Reproduce the rows verbatim, from the line containing "cultural y acción" through the end of the rows, and omit the picture markers from your output.

[Text extracted from each page]
# # #
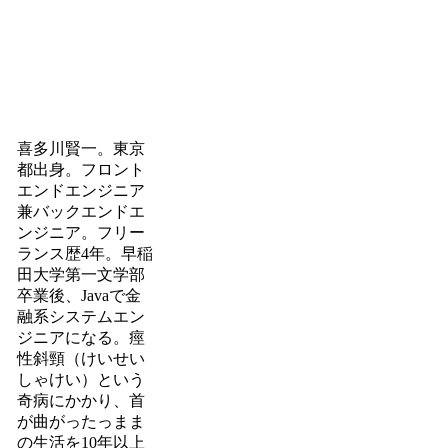
喜多川賢一。東京
都出身。フロント
エンドエンジニア
兼バックエンドエ
ンジニア。フリー
ランス歴4年。早稲
田大学第一文学部
卒業後、Javaで金
融系システムエン
ジニアになる。痙
性斜頸（けいせい
しゃけい）という
奇病にかかり、首
が曲がったっまま
の生活を10年以上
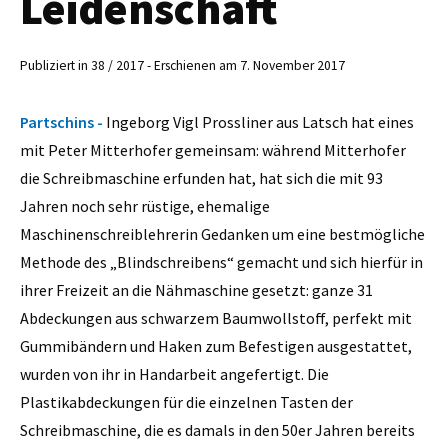
Leidenschaft
Publiziert in 38 / 2017 - Erschienen am 7. November 2017
Partschins -
Ingeborg Vigl Prossliner aus Latsch hat eines
mit Peter Mitterhofer gemeinsam: während Mitterhofer
die Schreibmaschine erfunden hat, hat sich die mit 93
Jahren noch sehr rüstige, ehemalige
Maschinenschreiblehrerin Gedanken um eine bestmögliche
Methode des „Blindschreibens“ gemacht und sich hierfür in
ihrer Freizeit an die Nähmaschine gesetzt: ganze 31
Abdeckungen aus schwarzem Baumwollstoff, perfekt mit
Gummibändern und Haken zum Befestigen ausgestattet,
wurden von ihr in Handarbeit angefertigt. Die
Plastikabdeckungen für die einzelnen Tasten der
Schreibmaschine, die es damals in den 50er Jahren bereits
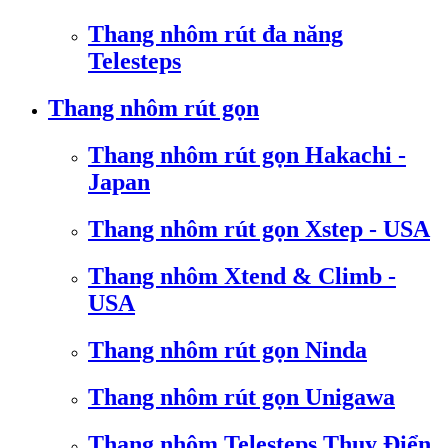
Thang nhôm rút đa năng
Telesteps
Thang nhôm rút gọn
Thang nhôm rút gọn Hakachi -
Japan
Thang nhôm rút gọn Xstep - USA
Thang nhôm Xtend & Climb -
USA
Thang nhôm rút gọn Ninda
Thang nhôm rút gọn Unigawa
Thang nhôm Telesteps Thụy Điển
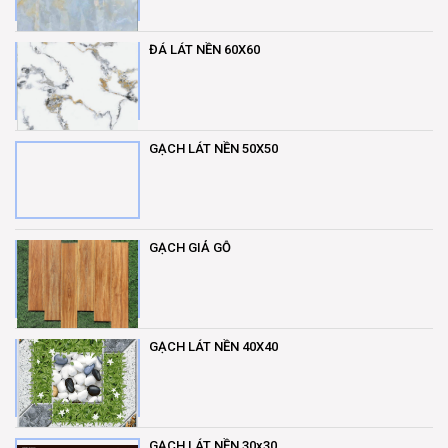
ĐÁ LÁT NỀN 60X60
GẠCH LÁT NỀN 50X50
GẠCH GIẢ GỖ
GẠCH LÁT NỀN 40X40
GẠCH LÁT NỀN 30x30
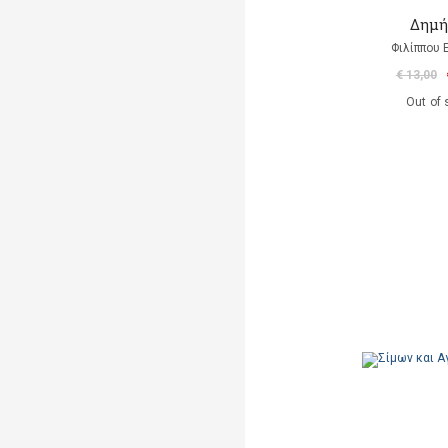
Δημή
Φιλίππου 
€ 13,00
Out of 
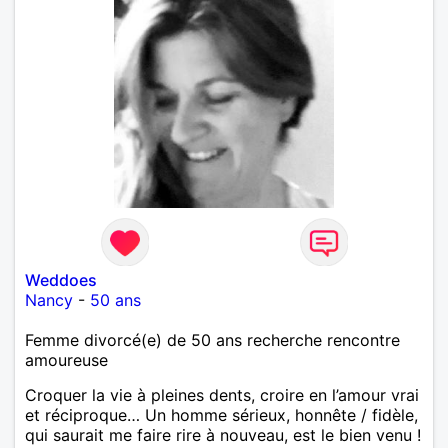
Weddoes
Nancy
-
50 ans
Femme divorcé(e) de 50 ans recherche rencontre
amoureuse
Croquer la vie à pleines dents, croire en l’amour vrai
et réciproque… Un homme sérieux, honnête / fidèle,
qui saurait me faire rire à nouveau, est le bien venu !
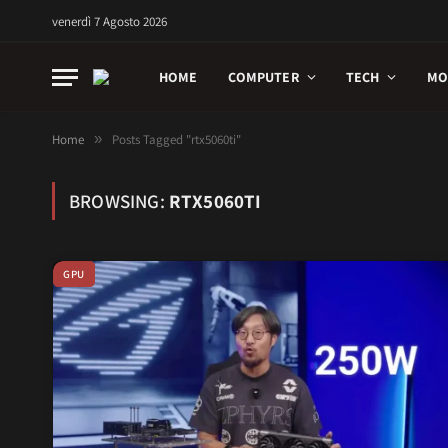
venerdì 7 Agosto 2026
HOME
COMPUTER
TECH
MO
Home
»
Posts Tagged "rtx5060ti"
BROWSING:
RTX5060TI
GPU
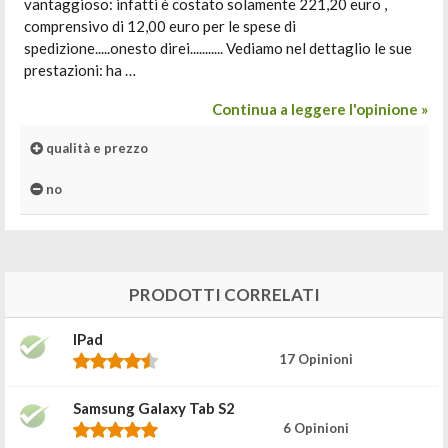
vantaggioso: infatti è costato solamente 221,20 euro ,
comprensivo di 12,00 euro per le spese di
spedizione.....onesto direi........... Vediamo nel dettaglio le sue
prestazioni: ha …
Continua a leggere l'opinione »
qualità e prezzo
no
PRODOTTI CORRELATI
IPad
17 Opinioni
Samsung Galaxy Tab S2
6 Opinioni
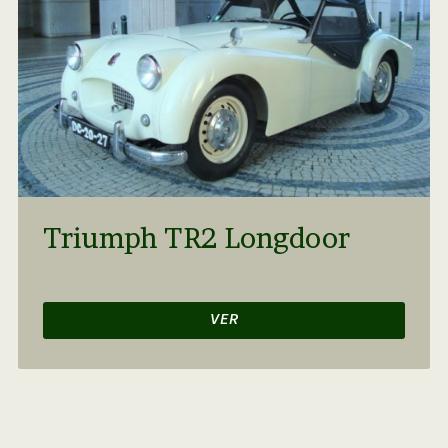
Triumph TR2 Longdoor
VER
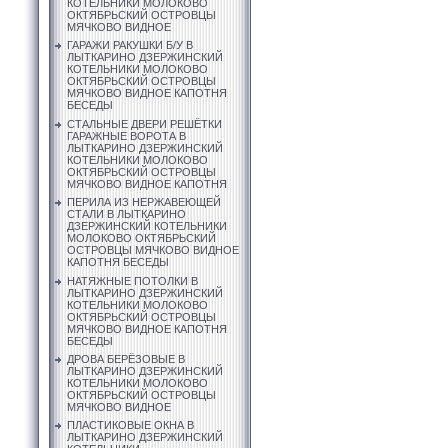
КОТЕЛЬНИКИ МОЛОКОВО
ОКТЯБРЬСКИЙ ОСТРОВЦЫ
МЯЧКОВО ВИДНОЕ
ГАРАЖИ РАКУШКИ Б/У В
ЛЫТКАРИНО ДЗЕРЖИНСКИЙ
КОТЕЛЬНИКИ МОЛОКОВО
ОКТЯБРЬСКИЙ ОСТРОВЦЫ
МЯЧКОВО ВИДНОЕ КАПОТНЯ
БЕСЕДЫ
СТАЛЬНЫЕ ДВЕРИ РЕШЁТКИ
ГАРАЖНЫЕ ВОРОТА В
ЛЫТКАРИНО ДЗЕРЖИНСКИЙ
КОТЕЛЬНИКИ МОЛОКОВО
ОКТЯБРЬСКИЙ ОСТРОВЦЫ
МЯЧКОВО ВИДНОЕ КАПОТНЯ
ПЕРИЛА ИЗ НЕРЖАВЕЮЩЕЙ
СТАЛИ В ЛЫТКАРИНО
ДЗЕРЖИНСКИЙ КОТЕЛЬНИКИ
МОЛОКОВО ОКТЯБРЬСКИЙ
ОСТРОВЦЫ МЯЧКОВО ВИДНОЕ
КАПОТНЯ БЕСЕДЫ
НАТЯЖНЫЕ ПОТОЛКИ В
ЛЫТКАРИНО ДЗЕРЖИНСКИЙ
КОТЕЛЬНИКИ МОЛОКОВО
ОКТЯБРЬСКИЙ ОСТРОВЦЫ
МЯЧКОВО ВИДНОЕ КАПОТНЯ
БЕСЕДЫ
ДРОВА БЕРЁЗОВЫЕ В
ЛЫТКАРИНО ДЗЕРЖИНСКИЙ
КОТЕЛЬНИКИ МОЛОКОВО
ОКТЯБРЬСКИЙ ОСТРОВЦЫ
МЯЧКОВО ВИДНОЕ
ПЛАСТИКОВЫЕ ОКНА В
ЛЫТКАРИНО ДЗЕРЖИНСКИЙ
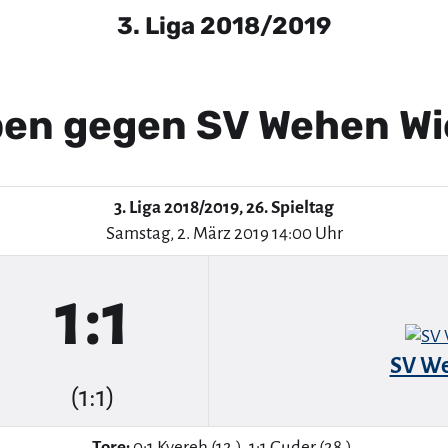
3. Liga 2018/2019
en gegen SV Wehen W
3. Liga 2018/2019, 26. Spieltag
Samstag, 2. März 2019 14:00 Uhr
1:1
SV W
(1:1)
Tore:
0:1 Kyereh (12.), 1:1 Guder (28.).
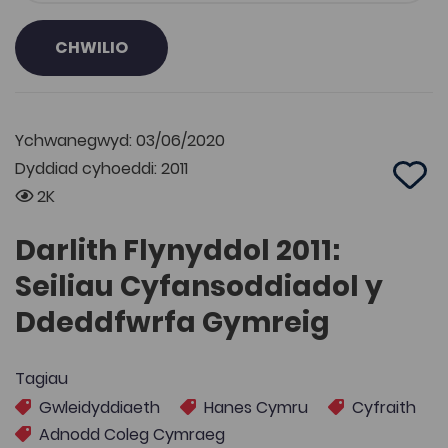
CHWILIO
Ychwanegwyd: 03/06/2020
Dyddiad cyhoeddi: 2011
Add 
2K
Darlith Flynyddol 2011:
Seiliau Cyfansoddiadol y
Ddeddfwrfa Gymreig
Tagiau
Gwleidyddiaeth
Hanes Cymru
Cyfraith
Adnodd Coleg Cymraeg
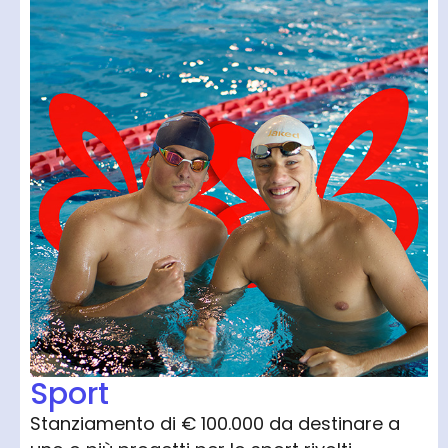
Sport
Stanziamento di € 100.000 da destinare a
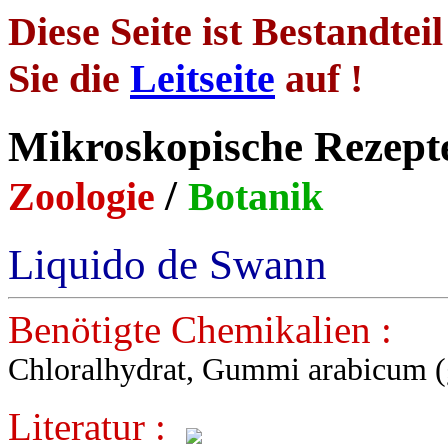
Diese Seite ist Bestandtei
Sie die
Leitseite
auf !
Mikroskopische R
/
Zoologie
Botanik
Liquido de Swann
Benötigte Chemikalien :
Chloralhydrat, Gummi arabicum (ge
Literatur :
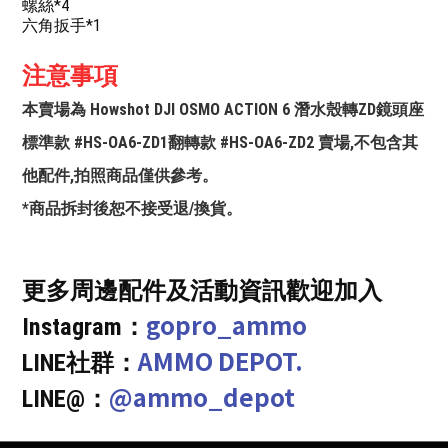
螺絲*4
六角扳手*1
注意事項
本賣場為 Howshot DJI OSMO ACTION 6 潛水殼轉ZD鏡頭座
標準款 #HS-OA6-ZD1翻轉款 #HS-OA6-ZD2 賣場,不包含其
他配件,拍照商品僅供參考。
*商品拆封後恕不接受退/換貨。
更多周邊配件及活動資訊歡迎加入
gopro_ammo
Instagram：
AMMO DEPOT.
LINE社群：
@ammo_depot
LINE@：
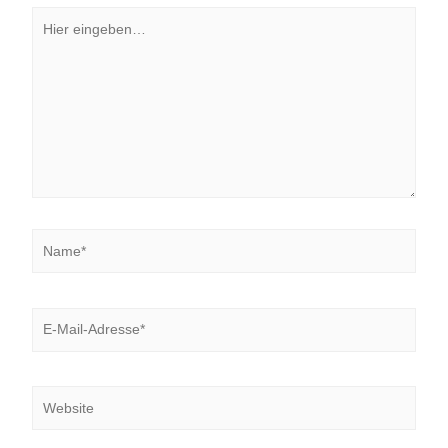
Hier
eingeben…
Name*
E-
Mail-
Adresse*
Website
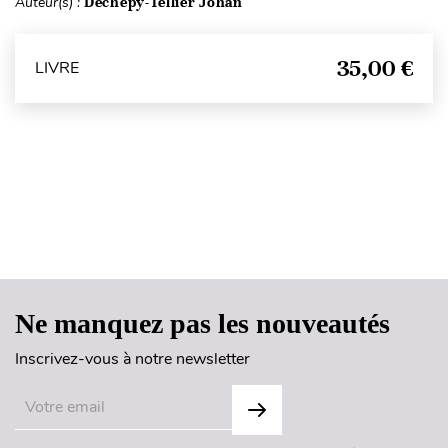
Auteur(s) :
Dechepy-Tellier Johan
35,00 €
LIVRE
Haut de page
Ne manquez pas les nouveautés
Inscrivez-vous à notre newsletter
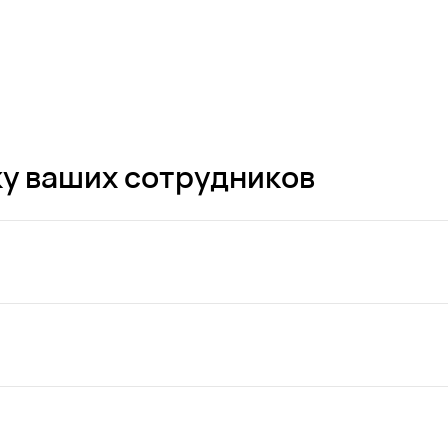
у ваших сотрудников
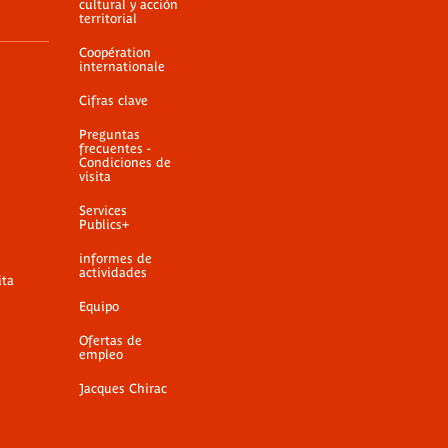
cultural y acción
territorial
Coopération
internationale
Cifras clave
Preguntas
frecuentes -
Condiciones de
visita
Services
Publics+
informes de
actividades
ita
Equipo
Ofertas de
empleo
Jacques Chirac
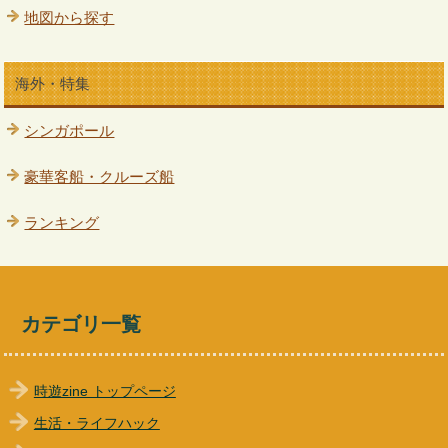
地図から探す
海外・特集
シンガポール
豪華客船・クルーズ船
ランキング
カテゴリ一覧
時遊zine トップページ
生活・ライフハック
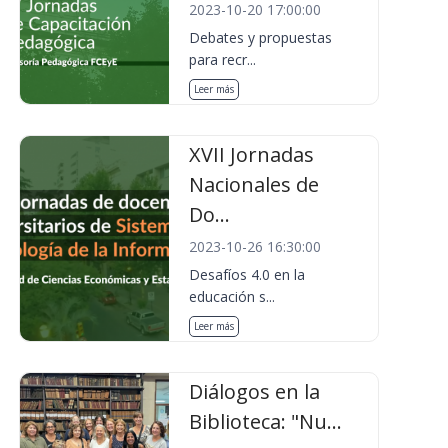
2023-10-20 17:00:00
Debates y propuestas
para recr...
Leer más
XVII Jornadas
Nacionales de
Do...
2023-10-26 16:30:00
Desafíos 4.0 en la
educación s...
Leer más
Diálogos en la
Biblioteca: "Nu...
# # #
* _Written reply_
cultural y acción
territorial
Coopération
internationale
Cifras clave
Preguntas
frecuentes -
Condiciones de
visita
Services
Publics+
informes de
actividades
ita
Equipo
Ofertas de
empleo
Jacques Chirac
地図から探す
海外・特集
シンガポール
豪華客船・クルーズ船
ランキング
カテゴリ一覧
時遊zine トップページ
生活・ライフハック
2023-10-20 17:00:00
Debates y propuestas
para recr...
Leer más
XVII Jornadas
Nacionales de
Do...
2023-10-26 16:30:00
Desafíos 4.0 en la
educación s...
Leer más
Diálogos en la
Biblioteca: "Nu...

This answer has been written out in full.